● **EXERCISES TO COMPLETE**
**1.** Read the passage below on Google's cloud business. For each statement, say whether it agrees with that passage, answering yes or no and quoting the exact words that decide it.
(a) Reuters identified 311 companies that disclosed their cloud vendors in 2018.
(b) Microsoft's Azure was named by more of those companies than Amazon Web Services.
(c) Total SA and HSBC Holdings Plc were the largest companies by market capitalization among those naming Google as a cloud provider.
**2.** Proceed with the passage below on Google's cloud business, continuing it after its final sentence.

** READING TEXT follows **

Google has a new cloud computing boss and big ambitions to someday produce more revenue from that business than from advertising. Now comes the hard part: winning over big-spending customers.

Alphabet Inc’s cloud computing division remains a distant third behind Amazon.com Inc and Microsoft Corp in terms of global revenue, according to analysts’ estimates. A few major companies manage their data on Google’s servers. But Google has nowhere near the vast customer base of Amazon, according to a new Reuters analysis of company regulatory filings.

Businesses generally are not required to disclose their cloud vendors. Reuters found 311 out of about 5,000 worldwide that did so in 2018. While not comprehensive, the data provide a window into Google’s challenge.

Thirty five of those companies named Google as a cloud provider. The largest by market capitalization were oil major Total SA and bank HSBC Holdings Plc.

Amazon Web Services led with 227 clients, including travel company Expedia Group Inc and industrials giant Siemens AG. Microsoft’s Azure cloud had 69 firms, among them weapons maker Axon Enterprise Inc and business data firm Dun & Bradstreet Co. Thirty four of the companies cited multiple clouds.

** End of READING TEXT **
** INFORMATION PROVIDED follows **

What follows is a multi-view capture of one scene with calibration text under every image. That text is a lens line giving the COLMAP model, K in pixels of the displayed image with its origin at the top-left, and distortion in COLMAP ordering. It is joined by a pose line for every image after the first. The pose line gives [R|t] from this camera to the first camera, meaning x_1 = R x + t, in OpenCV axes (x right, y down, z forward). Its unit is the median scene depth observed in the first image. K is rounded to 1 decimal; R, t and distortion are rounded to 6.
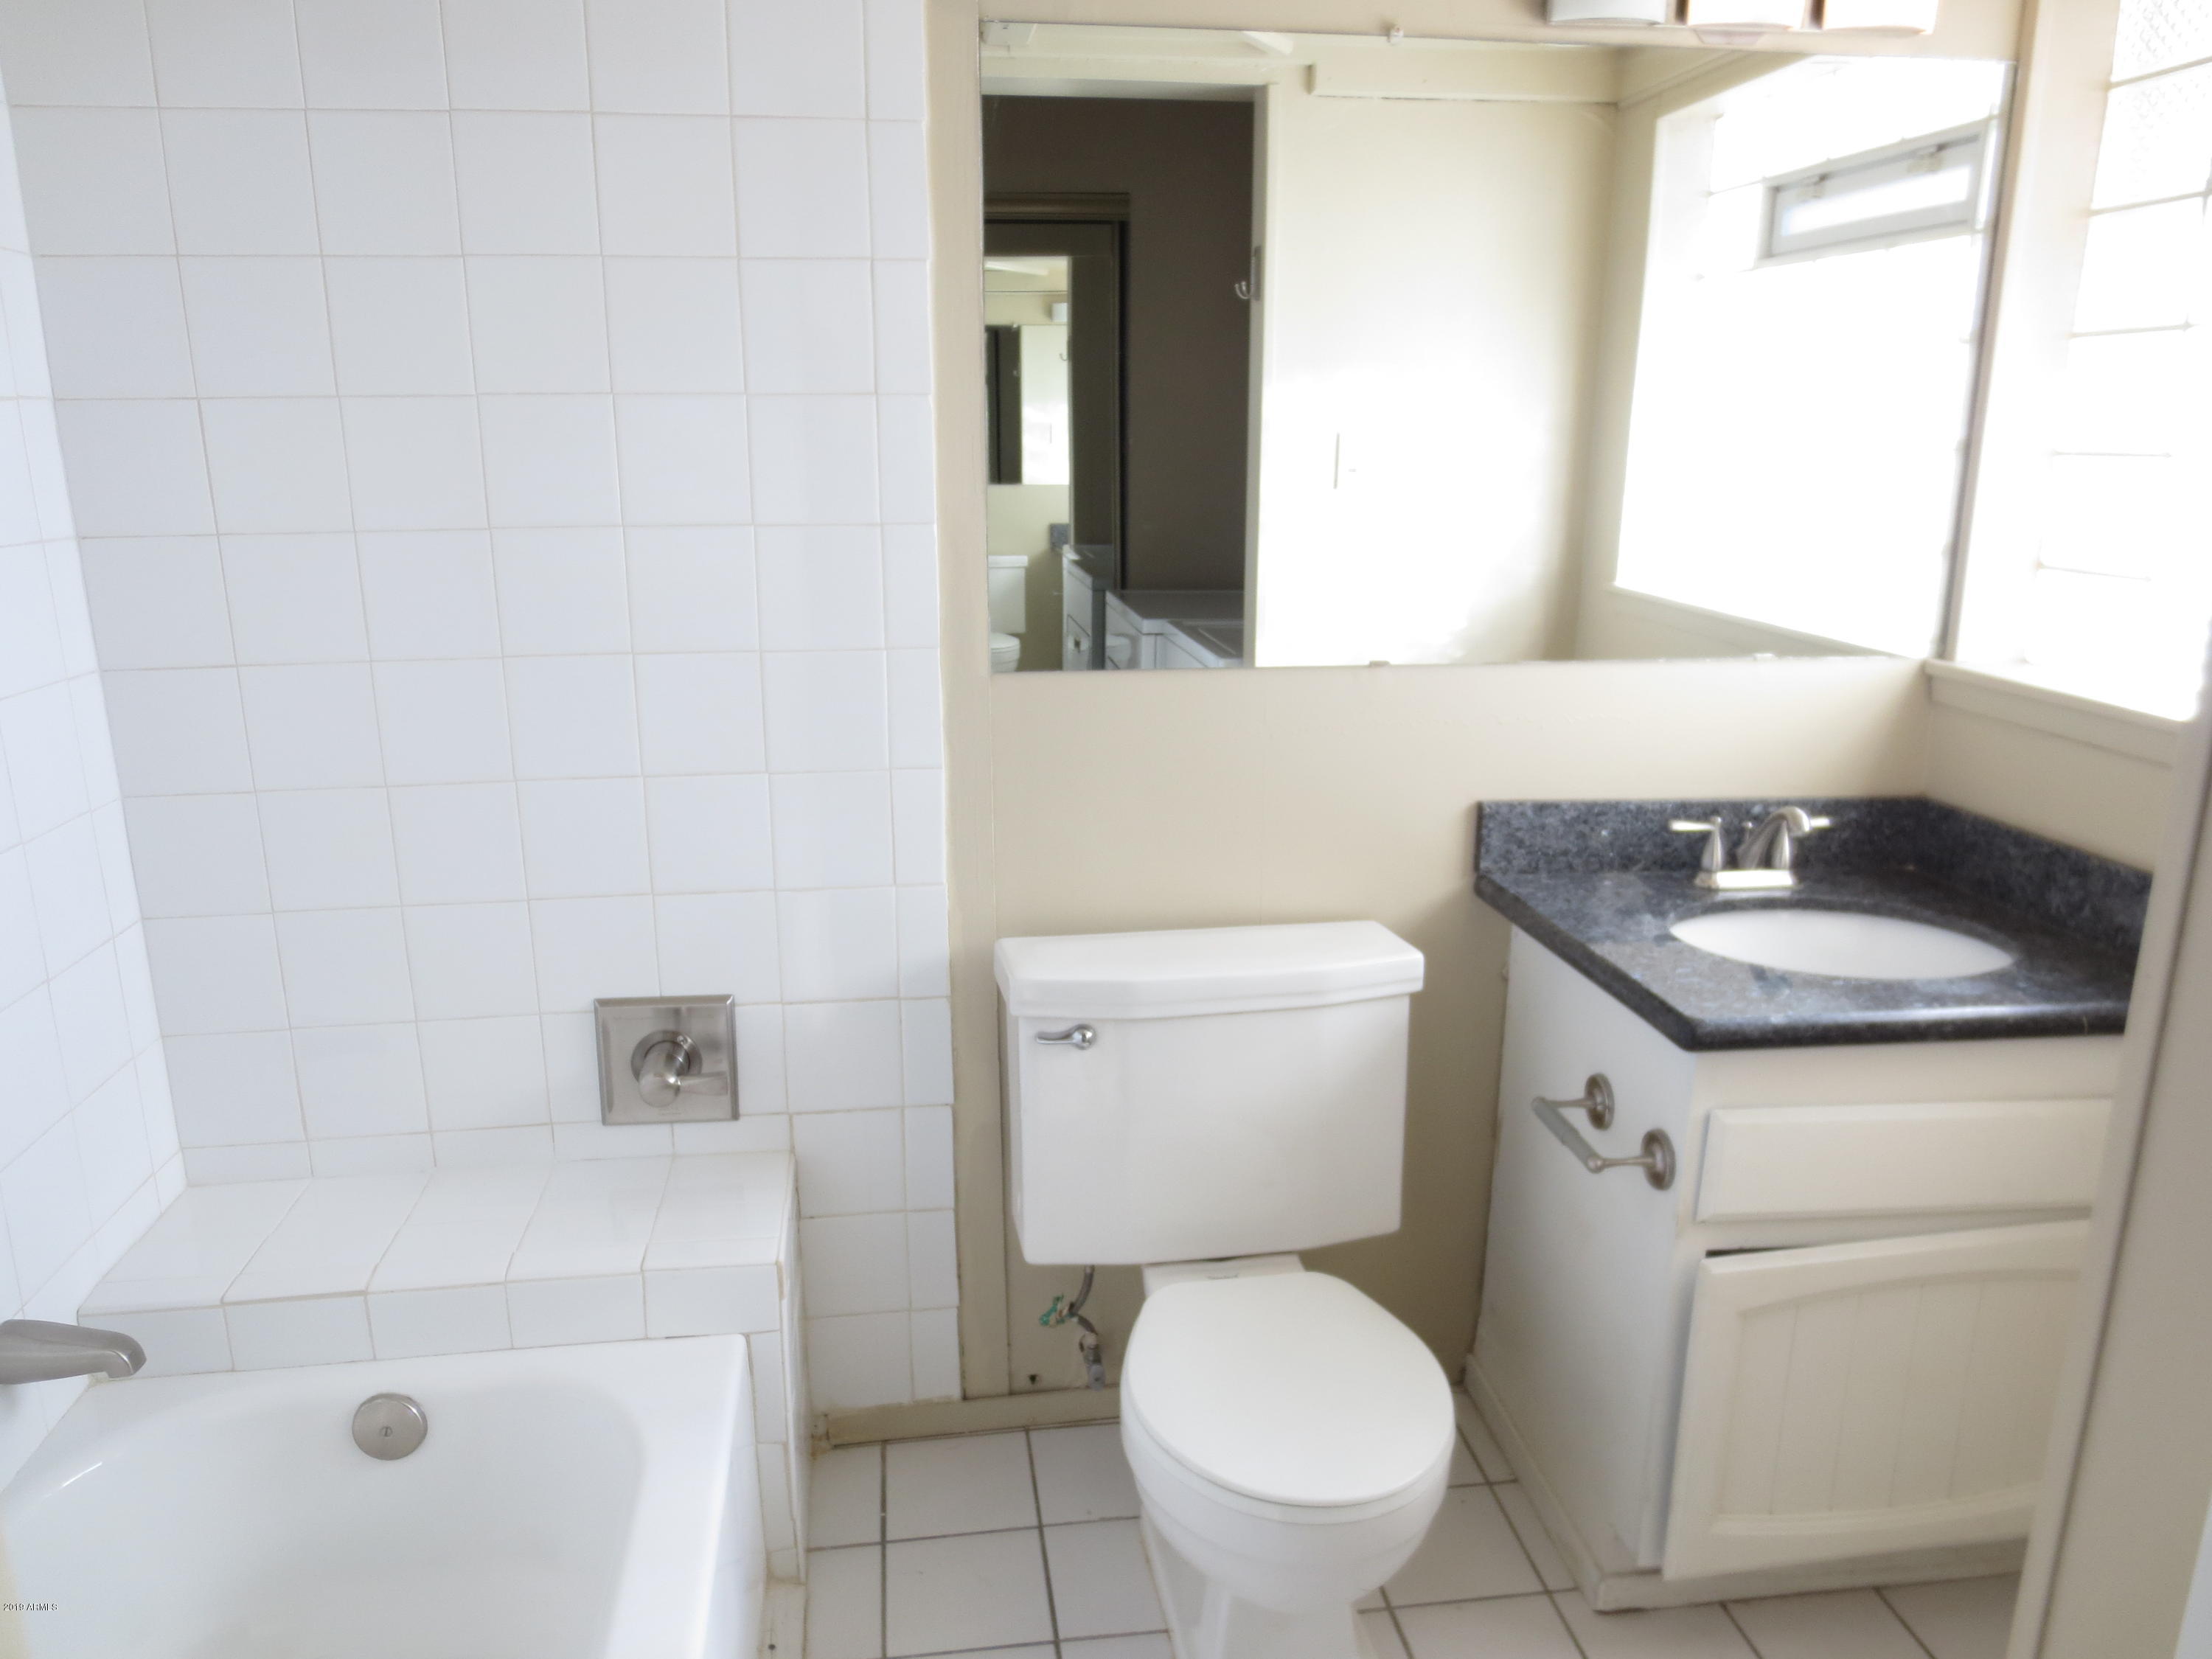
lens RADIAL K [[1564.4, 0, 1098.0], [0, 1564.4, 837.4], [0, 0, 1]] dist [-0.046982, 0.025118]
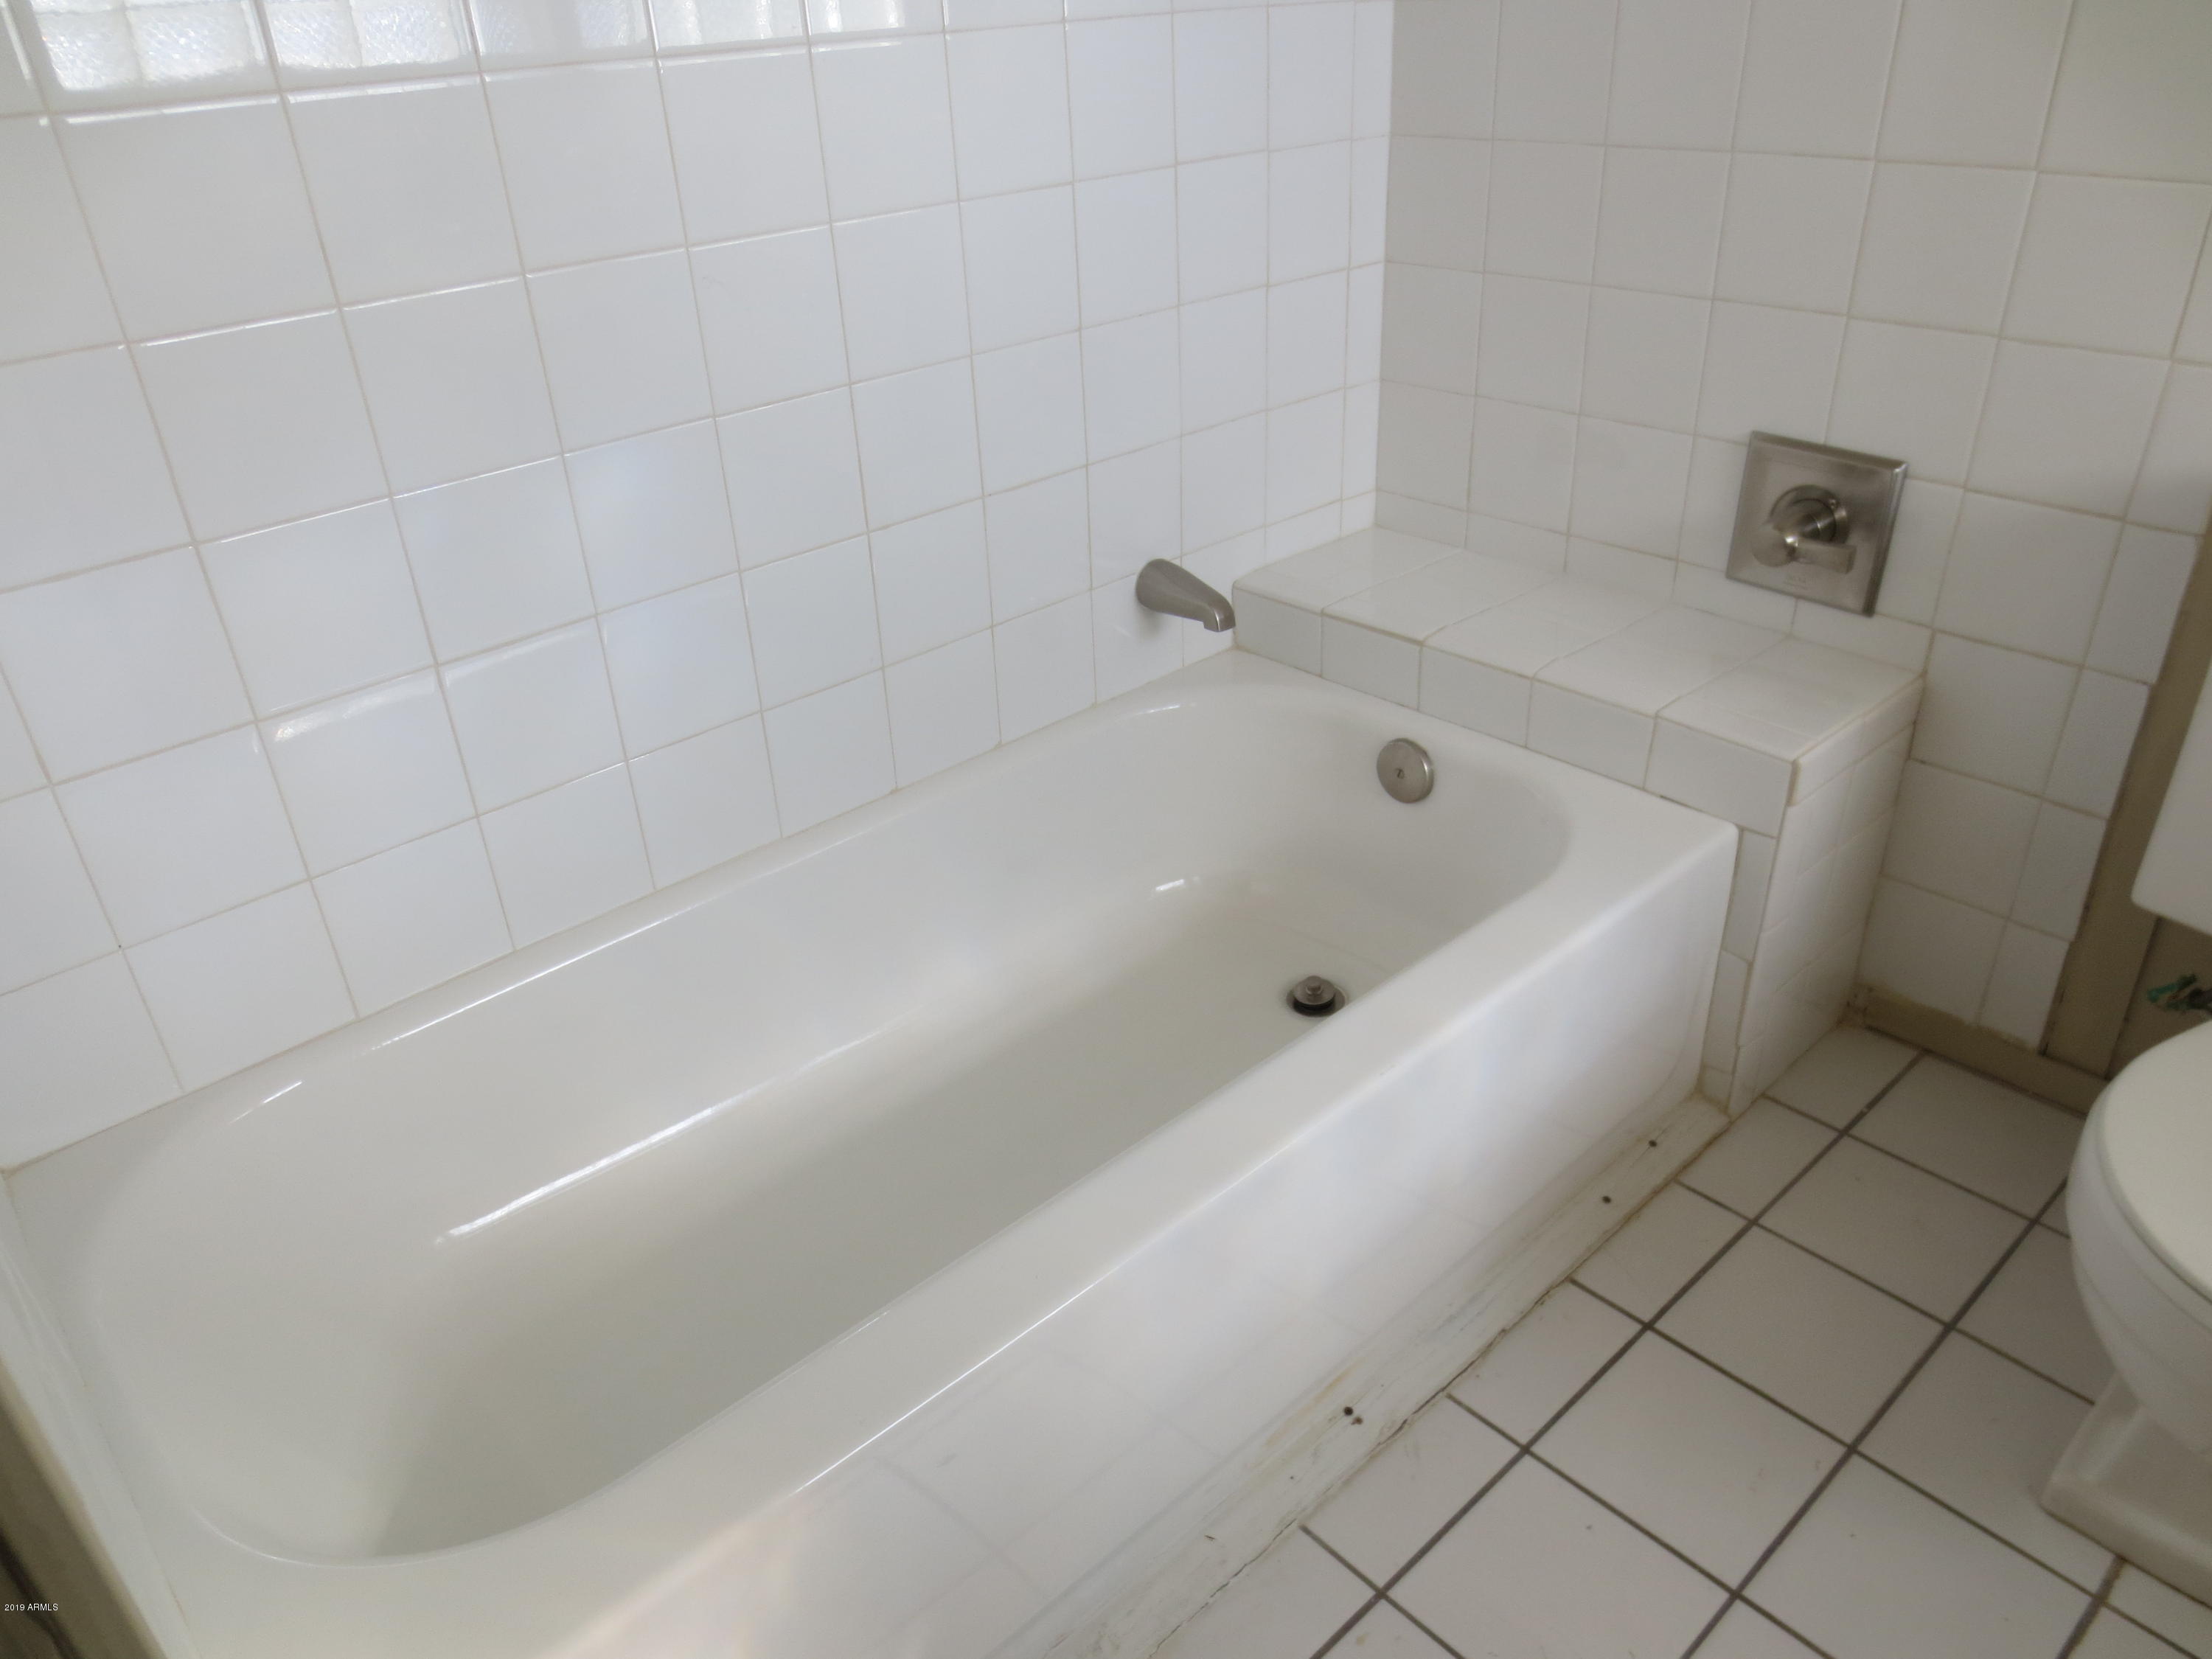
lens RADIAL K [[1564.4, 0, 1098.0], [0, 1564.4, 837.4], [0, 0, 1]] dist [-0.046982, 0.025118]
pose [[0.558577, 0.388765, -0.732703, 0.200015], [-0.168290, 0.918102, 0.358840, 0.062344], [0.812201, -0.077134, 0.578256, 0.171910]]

** End of INFORMATION PROVIDED **

● **SOLVED PROBLEMS**
**1.**
(a) Yes: "Reuters found 311 out of about 5,000 worldwide that did so in 2018."
(b) No: "Amazon Web Services led with 227 clients" and "Microsoft’s Azure cloud had 69 firms".
(c) Yes: "Thirty five of those companies named Google as a cloud provider. The largest by market capitalization were oil major Total SA and bank HSBC Holdings Plc."

**2.**
The previously untracked data show the work ahead for Thomas Kurian, who is weeks on the job as chief executive of Google Cloud. Kurian has vowed to double down where Google has seen promising results. Specifically, he plans to target governments and top companies in retail, manufacturing, healthcare, media and finance.

“A lot of our focus as we go forward is making sure that our sales organization has the background and the ability to sell to large, more traditional companies,” Kurian said at a Goldman Sachs investor conference last week. “There’s enormous appetite in those companies to consider Google.”

Google declined to comment or make Kurian available for an interview.

People familiar with his plans said he is looking to reshape his division’s culture. A key part is developing or acquiring easy-to-use, industry-specific corporate applications, an area that Amazon and Microsoft do not dominate.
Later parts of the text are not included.